Tarefa escrita a: Selecione e copie cada linha dos registos em que figure a palavra "vegetation".
======== Excerto transcrito ========
E enquanto a rapariga, em altos gritos dizia: – «Bata, meu pai, que o amor batidinho é quanto sabe melhor», – armou-se tal zaragata que alvoroçou todo o bairro. Entram na liça alguns «futricas»[4] despeitados, ouvem-se apitos e a polícia dificilmente conseguiu serenar os ânimos. Tudo dispersou, mas pouco depois, um polícia, o «111», quando alguns de nós pretendiam fazer uma serenata ante a casa do regedor, prendeu-nos a todos. Obedientes, lá fomos parar à esquadra da Bolsa. O chefe, uma excelente criatura, deu-nos minutos depois a liberdade. Protestámos. Só a aceitávamos e estávamos decididos a não abandonar a esquadra, mesmo à força, a não ser que o «111» nos pedisse desculpa. O chefe estava um tanto embaraçado, tanto mais que se estavam juntando, em frente da esquadra, bastantes populares.

O «111», ante a feição que os acontecimentos estavam tomando, pediu-nos desculpa. O chefe fez que não percebeu e deu-nos as boas-noites e conselhos. Alguns dias depois, o «111» foi convidado de honra da «Douta». Comeu-se e bebeu-se bem e a alegria reinou. O «111» apresentou-se à paisana, ficou nosso amigo sincero e pediu que o não metessem em sarilhos quando estivesse de giro no bairro, porque «ordes» são «ordes» para se cumprirem.
======== Dados de entrada ========
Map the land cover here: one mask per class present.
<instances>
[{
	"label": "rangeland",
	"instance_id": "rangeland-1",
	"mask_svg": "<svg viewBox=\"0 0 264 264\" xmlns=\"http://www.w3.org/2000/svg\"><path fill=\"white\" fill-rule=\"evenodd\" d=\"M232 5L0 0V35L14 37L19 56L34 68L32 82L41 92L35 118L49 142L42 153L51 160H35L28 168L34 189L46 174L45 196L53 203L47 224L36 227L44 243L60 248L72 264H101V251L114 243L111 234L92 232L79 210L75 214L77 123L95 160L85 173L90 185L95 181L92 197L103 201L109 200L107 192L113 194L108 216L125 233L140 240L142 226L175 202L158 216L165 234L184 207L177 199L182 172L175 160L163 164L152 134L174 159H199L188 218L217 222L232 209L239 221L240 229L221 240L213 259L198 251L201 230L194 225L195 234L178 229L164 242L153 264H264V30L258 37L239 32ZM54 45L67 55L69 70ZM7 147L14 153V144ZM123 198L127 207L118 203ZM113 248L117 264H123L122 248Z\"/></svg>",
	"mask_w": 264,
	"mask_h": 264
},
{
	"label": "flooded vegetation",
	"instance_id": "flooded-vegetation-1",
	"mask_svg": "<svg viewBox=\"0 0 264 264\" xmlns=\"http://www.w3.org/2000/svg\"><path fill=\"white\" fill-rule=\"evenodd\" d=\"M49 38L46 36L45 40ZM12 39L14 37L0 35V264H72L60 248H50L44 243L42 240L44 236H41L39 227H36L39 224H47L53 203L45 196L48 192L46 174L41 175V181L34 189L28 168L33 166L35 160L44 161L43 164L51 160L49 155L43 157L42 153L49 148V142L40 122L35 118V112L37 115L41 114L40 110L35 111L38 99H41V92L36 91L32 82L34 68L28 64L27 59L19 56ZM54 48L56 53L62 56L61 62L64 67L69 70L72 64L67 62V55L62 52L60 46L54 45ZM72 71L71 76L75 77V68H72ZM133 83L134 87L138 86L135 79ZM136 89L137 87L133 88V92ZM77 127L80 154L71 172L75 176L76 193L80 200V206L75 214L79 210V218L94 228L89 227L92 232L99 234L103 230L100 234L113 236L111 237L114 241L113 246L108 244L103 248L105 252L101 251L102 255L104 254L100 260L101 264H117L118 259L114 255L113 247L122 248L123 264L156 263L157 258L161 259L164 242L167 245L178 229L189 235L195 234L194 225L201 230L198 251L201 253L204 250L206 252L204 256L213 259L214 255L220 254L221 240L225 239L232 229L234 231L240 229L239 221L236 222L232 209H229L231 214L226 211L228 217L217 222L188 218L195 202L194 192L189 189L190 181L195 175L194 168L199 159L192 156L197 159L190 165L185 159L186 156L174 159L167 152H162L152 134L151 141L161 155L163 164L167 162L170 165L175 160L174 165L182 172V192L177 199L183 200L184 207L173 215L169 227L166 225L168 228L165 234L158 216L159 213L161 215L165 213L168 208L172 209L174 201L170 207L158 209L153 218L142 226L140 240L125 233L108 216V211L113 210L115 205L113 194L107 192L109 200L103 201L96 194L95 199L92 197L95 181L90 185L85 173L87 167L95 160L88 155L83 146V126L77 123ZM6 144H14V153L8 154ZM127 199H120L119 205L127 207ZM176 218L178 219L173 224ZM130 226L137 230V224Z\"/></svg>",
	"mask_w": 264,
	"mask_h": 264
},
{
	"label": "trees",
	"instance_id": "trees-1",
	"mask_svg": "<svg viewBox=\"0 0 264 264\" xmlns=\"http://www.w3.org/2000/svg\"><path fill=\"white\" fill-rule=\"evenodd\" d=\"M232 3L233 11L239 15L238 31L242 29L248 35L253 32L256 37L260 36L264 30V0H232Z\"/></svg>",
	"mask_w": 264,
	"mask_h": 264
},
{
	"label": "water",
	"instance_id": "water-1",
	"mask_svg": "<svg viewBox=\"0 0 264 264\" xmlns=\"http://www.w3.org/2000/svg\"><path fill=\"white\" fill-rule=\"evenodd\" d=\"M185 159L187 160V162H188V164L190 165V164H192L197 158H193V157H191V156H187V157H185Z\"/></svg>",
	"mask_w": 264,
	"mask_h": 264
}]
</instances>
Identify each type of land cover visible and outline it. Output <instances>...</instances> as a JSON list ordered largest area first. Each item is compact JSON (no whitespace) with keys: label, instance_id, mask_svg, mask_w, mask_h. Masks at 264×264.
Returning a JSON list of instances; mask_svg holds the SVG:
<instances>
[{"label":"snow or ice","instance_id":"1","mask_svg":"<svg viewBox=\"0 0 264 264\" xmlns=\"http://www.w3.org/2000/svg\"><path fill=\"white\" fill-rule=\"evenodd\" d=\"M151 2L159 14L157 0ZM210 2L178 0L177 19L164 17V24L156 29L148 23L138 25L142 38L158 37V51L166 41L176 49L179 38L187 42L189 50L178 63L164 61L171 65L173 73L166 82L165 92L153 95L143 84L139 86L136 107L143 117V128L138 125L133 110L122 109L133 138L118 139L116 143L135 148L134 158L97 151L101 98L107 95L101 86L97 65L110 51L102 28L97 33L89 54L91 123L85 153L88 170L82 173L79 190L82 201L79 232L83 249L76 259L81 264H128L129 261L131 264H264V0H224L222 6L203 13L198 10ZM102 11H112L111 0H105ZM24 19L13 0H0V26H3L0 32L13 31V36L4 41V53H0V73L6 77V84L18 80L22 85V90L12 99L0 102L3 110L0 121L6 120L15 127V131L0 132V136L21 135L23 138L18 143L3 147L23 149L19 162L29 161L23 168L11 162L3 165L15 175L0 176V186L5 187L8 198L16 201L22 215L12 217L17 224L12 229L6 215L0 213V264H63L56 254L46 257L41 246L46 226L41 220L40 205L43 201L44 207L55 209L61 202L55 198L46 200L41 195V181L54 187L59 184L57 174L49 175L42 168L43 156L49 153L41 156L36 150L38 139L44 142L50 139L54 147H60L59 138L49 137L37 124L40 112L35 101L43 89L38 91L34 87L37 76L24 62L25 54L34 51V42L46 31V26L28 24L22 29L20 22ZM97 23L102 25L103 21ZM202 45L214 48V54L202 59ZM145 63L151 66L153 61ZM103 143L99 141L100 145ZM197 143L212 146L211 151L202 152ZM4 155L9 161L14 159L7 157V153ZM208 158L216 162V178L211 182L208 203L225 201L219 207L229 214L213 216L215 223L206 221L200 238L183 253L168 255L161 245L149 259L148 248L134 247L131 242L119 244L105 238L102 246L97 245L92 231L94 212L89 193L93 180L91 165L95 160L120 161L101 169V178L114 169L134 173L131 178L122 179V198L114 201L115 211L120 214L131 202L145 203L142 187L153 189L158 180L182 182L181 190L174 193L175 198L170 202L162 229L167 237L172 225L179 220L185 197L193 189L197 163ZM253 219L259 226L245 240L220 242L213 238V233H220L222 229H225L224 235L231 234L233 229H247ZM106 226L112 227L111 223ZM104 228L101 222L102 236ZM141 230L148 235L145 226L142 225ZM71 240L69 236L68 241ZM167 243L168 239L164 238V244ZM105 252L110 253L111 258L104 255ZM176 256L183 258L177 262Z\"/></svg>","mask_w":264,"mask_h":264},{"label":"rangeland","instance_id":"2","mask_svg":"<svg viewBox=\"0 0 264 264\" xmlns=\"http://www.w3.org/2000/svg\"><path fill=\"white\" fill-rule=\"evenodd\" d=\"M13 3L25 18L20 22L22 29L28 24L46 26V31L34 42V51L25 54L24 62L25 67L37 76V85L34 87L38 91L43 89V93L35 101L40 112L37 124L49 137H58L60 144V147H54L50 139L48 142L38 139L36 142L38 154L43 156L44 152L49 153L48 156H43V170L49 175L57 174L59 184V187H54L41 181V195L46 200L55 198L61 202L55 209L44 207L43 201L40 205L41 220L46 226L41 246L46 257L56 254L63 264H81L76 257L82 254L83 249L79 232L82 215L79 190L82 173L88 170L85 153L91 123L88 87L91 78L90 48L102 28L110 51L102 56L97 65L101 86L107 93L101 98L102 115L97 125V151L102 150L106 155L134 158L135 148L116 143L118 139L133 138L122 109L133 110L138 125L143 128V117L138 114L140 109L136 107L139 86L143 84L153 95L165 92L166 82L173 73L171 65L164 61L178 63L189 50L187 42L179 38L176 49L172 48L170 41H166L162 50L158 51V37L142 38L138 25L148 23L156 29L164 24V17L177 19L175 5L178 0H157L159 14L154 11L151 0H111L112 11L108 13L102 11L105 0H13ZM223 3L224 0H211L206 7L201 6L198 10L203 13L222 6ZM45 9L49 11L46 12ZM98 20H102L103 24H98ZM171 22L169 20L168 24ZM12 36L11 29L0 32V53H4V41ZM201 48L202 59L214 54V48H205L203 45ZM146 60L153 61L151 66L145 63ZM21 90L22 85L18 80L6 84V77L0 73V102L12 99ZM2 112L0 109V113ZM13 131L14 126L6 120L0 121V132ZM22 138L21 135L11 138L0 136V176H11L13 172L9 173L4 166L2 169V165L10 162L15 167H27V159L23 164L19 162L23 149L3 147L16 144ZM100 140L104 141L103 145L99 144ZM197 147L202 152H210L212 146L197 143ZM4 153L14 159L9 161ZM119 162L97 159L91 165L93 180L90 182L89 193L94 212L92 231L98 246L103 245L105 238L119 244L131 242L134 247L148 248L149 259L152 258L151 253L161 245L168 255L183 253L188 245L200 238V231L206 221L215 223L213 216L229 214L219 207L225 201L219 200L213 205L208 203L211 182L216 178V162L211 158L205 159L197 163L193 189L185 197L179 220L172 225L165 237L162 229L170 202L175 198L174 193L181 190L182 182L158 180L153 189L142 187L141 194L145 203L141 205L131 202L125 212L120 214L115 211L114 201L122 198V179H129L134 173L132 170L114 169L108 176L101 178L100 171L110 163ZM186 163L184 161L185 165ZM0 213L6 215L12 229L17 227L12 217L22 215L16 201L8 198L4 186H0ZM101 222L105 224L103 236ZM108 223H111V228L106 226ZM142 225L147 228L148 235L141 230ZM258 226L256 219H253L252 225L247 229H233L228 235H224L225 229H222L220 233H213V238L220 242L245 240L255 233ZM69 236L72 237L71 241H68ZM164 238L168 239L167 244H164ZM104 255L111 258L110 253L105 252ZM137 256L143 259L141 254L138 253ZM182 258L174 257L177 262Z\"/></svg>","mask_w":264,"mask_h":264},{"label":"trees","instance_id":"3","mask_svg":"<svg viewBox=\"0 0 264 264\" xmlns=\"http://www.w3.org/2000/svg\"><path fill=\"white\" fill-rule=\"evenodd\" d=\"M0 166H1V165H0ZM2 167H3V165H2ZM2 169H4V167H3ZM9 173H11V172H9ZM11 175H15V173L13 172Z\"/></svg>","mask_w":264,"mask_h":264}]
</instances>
========
Tarefa escrita b: Reescreva em forma de lista, de modo mais breve e mantendo os factos principais, o parágrafo do excerto que começa por "O «111», ante a feição".

Resolução da tarefa a:
	"label": "flooded vegetation",
	"instance_id": "flooded-vegetation-1",

Resolução da tarefa b:
- Perante o rumo dos acontecimentos, o «111» pediu desculpa ao grupo.
- O chefe fingiu não perceber e despediu-se com as boas-noites e conselhos.
- Dias depois, o «111» foi convidado de honra da «Douta», onde se comeu e bebeu bem e reinou a alegria.
- Apresentou-se à paisana e tornou-se amigo sincero do grupo.
- Pediu que não o metessem em sarilhos quando estivesse de giro no bairro, porque as ordens são para se cumprirem.